At Monday night’s training we heard from President Jane Ryan about the important heritage of Sir Douglas Nicholls and the strong women in his life who equally strove for the well-being and equality of First Nations people, with a heartfelt call out against racism in all its forms. Read Jane’s speech below.
Representatives of our sporting club. Div 1 player, Rikki Ryan, and her Nan Sharon Hughes then addressed the group, speaking about their mob and journeys to football.
Unbeknownst to Rikki when she moved over from Western Australia last year to join Darebin, her Nan had also played for the Falcs in the 1990s. Sharon is an equally popular figure around our NFNL teams and it was heartwarming to hear from both Rikki and Sharon about the belonging and friendships they have formed over their times with the Falcons. Sharon also mentioned how important it is for the Falcons to celebrate with true heart and meaning these events as it is spoken about in community and welcomed.
I’d like to acknowledge the Traditional Owners of the land we’re meeting and training on today – the Wurundjeri Woi Wurrung people of the Kulin Nation and pay my respects to their elders past and present. I also pay my respects to all First Nations people in the room tonight.
Tonight we reflect on the Sir Doug Nicholls round, which has been commemorated for 8 years now by the AFL. And a step on from the previous 11 years where the league has held an initiative to celebrate the contribution to the game by First Nations people.
It is linked to May 26 which is National Sorry Day, where we remember our shameful history of mistreatment of Aboriginal and Torres Strait Islander people. In particular, the Indigenous children that were forcibly removed from their families to be “assimilated” into white Australian culture, known as the “Stolen Generations.”
Despite growing up on Yorta Yorta country in Shepparton in the 1980’s, I didn’t learn about the amazing leaders that came from the area – people like William Cooper, Aunty Margaret Tucker and Pastor Doug Nicholls. Amazing people that grew up on the famous mission Cummeragunja, north of Shepparton on the Murray River (if you do anything this week to educate yourself, look up Cummeragunja walkoff)
Pastor Doug Nicholls was an incredible individual who worked tirelessly for his community, particularly in leading the AAL in Northcote, organising for the ’67 referendum to make sure Indigenous people had the right to vote – before then their rights were found in the Flora and Fauna Act- but also supporting many Indigenous families under pressure from the 1930’s in Shepparton, to the Fitzroy years working for urban communities.
The level of racism that he was subjected to was documented and disgraceful. He was a brilliant athlete and at 5 foot 2” was fast, strong and had the hops. He played at the highest level when it wasn’t just the opposition players, spectators or fans that were racist. He trialled for Carlton and the trainers wouldn’t rub him down for the only reason that he was a proud Aboriginal man.
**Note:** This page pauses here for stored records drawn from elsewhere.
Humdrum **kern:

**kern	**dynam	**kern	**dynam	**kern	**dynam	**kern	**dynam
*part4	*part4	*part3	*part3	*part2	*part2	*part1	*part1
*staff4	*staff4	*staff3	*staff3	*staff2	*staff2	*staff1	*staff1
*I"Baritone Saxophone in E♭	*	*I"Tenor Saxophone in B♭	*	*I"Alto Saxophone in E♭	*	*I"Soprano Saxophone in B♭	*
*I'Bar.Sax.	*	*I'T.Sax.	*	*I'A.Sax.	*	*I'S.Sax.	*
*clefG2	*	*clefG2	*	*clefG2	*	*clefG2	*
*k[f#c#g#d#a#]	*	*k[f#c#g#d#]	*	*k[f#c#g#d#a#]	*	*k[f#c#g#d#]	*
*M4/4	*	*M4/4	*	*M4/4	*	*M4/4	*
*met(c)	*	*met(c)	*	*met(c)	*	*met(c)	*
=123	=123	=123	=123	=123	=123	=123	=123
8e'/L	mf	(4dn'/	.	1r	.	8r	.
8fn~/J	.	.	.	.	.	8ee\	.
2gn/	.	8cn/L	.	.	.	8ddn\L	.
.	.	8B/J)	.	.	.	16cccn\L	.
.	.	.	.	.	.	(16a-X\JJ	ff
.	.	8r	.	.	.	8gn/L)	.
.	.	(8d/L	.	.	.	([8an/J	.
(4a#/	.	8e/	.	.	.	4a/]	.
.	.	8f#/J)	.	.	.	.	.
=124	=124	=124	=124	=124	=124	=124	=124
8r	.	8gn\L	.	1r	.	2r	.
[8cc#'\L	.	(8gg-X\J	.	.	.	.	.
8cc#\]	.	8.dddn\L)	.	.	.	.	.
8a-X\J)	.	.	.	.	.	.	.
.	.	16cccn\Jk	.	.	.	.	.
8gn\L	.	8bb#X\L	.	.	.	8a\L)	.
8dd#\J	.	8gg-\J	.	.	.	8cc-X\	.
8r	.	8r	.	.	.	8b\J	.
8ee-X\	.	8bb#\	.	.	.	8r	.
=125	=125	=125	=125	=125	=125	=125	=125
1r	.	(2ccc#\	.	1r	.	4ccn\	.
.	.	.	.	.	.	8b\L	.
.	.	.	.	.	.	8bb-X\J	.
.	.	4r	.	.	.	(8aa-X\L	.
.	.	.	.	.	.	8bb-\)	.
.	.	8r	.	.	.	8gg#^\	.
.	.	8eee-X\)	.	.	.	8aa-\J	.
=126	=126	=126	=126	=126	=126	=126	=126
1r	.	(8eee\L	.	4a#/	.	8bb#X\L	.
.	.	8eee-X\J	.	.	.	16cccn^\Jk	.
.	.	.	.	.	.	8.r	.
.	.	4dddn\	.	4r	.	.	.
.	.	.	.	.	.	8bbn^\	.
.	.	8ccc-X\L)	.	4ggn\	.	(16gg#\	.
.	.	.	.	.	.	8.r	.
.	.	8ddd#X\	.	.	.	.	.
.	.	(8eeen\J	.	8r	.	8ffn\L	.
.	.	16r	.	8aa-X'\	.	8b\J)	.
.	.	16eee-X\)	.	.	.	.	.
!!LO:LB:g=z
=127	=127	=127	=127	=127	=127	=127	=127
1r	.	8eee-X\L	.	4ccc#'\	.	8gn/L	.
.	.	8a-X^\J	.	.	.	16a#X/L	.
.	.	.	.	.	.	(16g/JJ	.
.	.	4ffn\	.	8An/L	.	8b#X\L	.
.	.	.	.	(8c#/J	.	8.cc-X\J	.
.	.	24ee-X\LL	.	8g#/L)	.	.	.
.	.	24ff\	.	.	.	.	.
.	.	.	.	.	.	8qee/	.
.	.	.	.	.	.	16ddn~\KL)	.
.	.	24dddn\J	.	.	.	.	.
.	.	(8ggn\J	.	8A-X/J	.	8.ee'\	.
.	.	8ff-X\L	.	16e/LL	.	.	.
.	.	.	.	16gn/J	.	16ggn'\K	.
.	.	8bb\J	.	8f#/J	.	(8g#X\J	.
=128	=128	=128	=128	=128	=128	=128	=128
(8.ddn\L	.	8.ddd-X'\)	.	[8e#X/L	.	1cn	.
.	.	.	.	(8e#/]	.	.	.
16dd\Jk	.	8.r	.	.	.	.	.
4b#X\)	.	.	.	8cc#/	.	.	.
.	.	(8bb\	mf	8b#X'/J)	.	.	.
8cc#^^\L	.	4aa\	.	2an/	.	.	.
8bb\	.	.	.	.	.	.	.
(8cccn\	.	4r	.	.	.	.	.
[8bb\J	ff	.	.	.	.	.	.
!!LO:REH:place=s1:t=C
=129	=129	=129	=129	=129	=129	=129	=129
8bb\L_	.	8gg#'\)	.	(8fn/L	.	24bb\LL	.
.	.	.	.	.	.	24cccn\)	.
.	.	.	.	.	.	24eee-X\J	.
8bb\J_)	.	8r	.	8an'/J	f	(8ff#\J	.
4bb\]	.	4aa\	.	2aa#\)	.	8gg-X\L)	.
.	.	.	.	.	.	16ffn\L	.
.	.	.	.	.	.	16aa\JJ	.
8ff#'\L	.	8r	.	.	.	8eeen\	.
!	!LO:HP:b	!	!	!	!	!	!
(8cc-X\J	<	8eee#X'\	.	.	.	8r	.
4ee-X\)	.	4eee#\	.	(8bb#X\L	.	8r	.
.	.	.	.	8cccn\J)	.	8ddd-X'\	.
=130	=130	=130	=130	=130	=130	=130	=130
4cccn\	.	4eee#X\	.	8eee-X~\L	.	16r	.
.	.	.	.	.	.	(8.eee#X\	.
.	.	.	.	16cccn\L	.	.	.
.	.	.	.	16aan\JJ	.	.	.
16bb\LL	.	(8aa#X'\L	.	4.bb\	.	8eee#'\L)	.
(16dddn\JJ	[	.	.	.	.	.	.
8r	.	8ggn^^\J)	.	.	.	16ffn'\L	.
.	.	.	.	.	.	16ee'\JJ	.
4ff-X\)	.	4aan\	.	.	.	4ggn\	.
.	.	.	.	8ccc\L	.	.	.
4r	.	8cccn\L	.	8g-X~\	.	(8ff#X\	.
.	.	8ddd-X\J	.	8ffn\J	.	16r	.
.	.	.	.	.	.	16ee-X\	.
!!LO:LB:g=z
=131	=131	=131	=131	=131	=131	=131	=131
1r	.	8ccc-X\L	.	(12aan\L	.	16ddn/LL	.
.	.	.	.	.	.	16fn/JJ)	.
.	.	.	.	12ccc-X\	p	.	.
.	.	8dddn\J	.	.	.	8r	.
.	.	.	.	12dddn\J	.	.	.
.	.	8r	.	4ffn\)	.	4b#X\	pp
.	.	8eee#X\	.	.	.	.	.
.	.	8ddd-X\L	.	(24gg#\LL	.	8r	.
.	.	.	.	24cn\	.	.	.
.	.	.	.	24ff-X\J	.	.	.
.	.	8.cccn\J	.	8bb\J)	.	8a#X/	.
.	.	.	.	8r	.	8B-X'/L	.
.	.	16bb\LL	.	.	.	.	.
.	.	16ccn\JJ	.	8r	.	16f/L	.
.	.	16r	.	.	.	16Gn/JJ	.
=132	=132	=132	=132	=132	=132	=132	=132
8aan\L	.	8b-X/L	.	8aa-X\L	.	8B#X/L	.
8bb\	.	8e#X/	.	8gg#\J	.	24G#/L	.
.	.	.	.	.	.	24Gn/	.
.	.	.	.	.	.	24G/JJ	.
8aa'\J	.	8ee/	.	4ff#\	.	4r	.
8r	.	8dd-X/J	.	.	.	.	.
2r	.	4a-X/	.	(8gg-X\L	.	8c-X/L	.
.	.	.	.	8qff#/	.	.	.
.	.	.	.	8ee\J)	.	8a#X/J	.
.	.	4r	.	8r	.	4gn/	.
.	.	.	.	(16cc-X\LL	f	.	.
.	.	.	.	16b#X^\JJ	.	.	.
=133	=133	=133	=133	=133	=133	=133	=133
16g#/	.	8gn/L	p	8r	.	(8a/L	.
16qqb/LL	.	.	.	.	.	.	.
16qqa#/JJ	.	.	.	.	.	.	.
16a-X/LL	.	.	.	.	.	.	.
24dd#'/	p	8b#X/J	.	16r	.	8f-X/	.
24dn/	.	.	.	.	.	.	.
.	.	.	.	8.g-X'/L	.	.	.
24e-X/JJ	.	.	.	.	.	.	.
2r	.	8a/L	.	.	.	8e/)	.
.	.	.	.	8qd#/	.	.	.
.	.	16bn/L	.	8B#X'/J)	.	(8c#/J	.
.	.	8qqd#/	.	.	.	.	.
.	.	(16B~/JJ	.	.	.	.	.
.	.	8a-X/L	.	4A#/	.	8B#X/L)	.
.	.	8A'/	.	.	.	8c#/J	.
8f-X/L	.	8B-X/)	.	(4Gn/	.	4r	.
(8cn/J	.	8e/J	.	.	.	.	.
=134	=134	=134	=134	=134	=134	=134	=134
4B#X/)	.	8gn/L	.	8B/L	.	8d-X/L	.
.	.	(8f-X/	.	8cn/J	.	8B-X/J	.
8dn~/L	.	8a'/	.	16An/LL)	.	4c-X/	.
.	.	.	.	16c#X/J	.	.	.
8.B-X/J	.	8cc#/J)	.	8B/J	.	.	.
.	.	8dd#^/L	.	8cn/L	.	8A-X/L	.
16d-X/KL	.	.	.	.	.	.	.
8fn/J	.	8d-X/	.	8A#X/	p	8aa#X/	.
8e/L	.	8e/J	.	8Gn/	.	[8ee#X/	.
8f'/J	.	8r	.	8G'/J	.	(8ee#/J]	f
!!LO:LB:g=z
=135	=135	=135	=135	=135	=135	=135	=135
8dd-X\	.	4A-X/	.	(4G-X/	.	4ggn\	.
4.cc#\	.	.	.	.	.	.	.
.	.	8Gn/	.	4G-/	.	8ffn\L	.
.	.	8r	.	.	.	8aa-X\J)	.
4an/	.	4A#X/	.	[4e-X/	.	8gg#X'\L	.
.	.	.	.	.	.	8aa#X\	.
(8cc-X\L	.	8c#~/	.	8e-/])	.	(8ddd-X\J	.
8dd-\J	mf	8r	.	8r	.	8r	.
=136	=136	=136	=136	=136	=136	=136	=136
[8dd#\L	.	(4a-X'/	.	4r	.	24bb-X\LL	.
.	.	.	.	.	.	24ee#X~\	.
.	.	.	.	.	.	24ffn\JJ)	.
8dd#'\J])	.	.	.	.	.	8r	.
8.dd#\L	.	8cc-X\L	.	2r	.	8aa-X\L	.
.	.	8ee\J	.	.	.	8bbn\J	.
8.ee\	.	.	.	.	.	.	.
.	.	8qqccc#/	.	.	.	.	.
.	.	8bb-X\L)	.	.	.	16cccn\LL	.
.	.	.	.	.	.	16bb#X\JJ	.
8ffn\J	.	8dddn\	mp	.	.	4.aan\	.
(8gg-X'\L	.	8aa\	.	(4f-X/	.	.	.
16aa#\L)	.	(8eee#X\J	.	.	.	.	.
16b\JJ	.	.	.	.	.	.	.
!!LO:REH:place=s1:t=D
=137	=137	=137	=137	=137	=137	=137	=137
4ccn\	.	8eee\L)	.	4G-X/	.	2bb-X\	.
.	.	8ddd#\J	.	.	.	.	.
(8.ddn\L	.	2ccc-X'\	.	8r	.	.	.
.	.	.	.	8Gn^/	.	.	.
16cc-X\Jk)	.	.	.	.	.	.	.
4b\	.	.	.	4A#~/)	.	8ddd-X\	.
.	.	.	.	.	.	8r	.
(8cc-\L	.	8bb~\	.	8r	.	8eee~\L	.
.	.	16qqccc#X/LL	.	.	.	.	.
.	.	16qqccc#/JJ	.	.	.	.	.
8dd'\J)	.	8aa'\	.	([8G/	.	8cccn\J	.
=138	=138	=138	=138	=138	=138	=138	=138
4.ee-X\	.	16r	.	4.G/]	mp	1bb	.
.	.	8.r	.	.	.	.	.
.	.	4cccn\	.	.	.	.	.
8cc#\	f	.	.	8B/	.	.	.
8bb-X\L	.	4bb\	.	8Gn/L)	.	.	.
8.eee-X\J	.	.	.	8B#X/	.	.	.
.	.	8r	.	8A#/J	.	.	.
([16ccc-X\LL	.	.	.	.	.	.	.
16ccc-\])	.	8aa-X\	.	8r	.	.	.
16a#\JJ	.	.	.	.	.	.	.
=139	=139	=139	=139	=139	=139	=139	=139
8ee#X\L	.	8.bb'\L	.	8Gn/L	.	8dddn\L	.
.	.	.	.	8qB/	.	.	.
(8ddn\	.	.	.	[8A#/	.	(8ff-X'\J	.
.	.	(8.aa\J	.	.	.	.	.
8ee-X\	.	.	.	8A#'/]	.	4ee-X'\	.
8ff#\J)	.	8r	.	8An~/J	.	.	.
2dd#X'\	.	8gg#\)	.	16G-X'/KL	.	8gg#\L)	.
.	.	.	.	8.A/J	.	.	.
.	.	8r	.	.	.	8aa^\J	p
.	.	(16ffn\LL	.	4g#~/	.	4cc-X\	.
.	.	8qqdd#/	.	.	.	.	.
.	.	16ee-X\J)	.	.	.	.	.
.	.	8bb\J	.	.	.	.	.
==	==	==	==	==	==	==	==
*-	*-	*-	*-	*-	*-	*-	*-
As our Club does – my mind goes to the women’s impact at this time and now. I think of his amazing wife and partner in all the work he did – Lady Gladys Nicholls who is with him in the statue at the park across from Parliament Station.
I reflect on the way Indigenous women were perceived in the 1930’s and the leadership capacity she would have had to do all the amazing things, in driving for equality and caring for those in need. All this despite not having been given the vote, facing racism and misogyny, and really not having a great deal of agency in Australian society at that time.
Despite all the barriers, she persisted and was a critical part of the movement to expose the inequity and racism of the time. Her efforts changed community attitudes and shame in recognition that human rights were not being met.
As well as Lady Gladys Nicholls, its great that the AFL are also celebrating her daughter Aunty Pam Pederson, who has done a lot of work helping sporting clubs to do better when it comes to their role in supporting and celebrating Indigenous players. Also being an amazing athlete, a runner and swimmer, she has worked within the health and justice systems to integrate culturally appropriate ways of dealing with acting out behaviour – especially in the context of racism and being treated unfairly.
In particular, she worked as part of the Koorie court system in Shepparton – a successful pilot connecting elders to young people. Its clear that without recognition and acknowledgement of pain of wrong and hurt done in history and that continues today, that we are all suffering from not understanding our own history.
So this week I always think it’s important to take the opportunity to read, to listen and to improve our understanding of the impact of racism on First Nations people, the community and the whole of society. It’s a time to be sorry but also to have a plan about what you’re going to do about it yourself. What can you do to stop racism in your life – there should be no such thing as casual racism. A racist thing said or done is either conscious or unconscious and it shouldn’t matter intent – it needs to be called out as a racist act and then it is up to the person what they do about it.
I’m super proud of you all going out in our inaugural Indigenous jumper celebrating the connection to the land and water on Wurrundjeri country. Feel the strength of the women that lived, loved and played on the banks of the Merri. Community and family are who supports and nourishes you – Lady Gladys Nicholls and Aunty Pam Pederson are great role models for us all to emulate. Good luck out there this week.”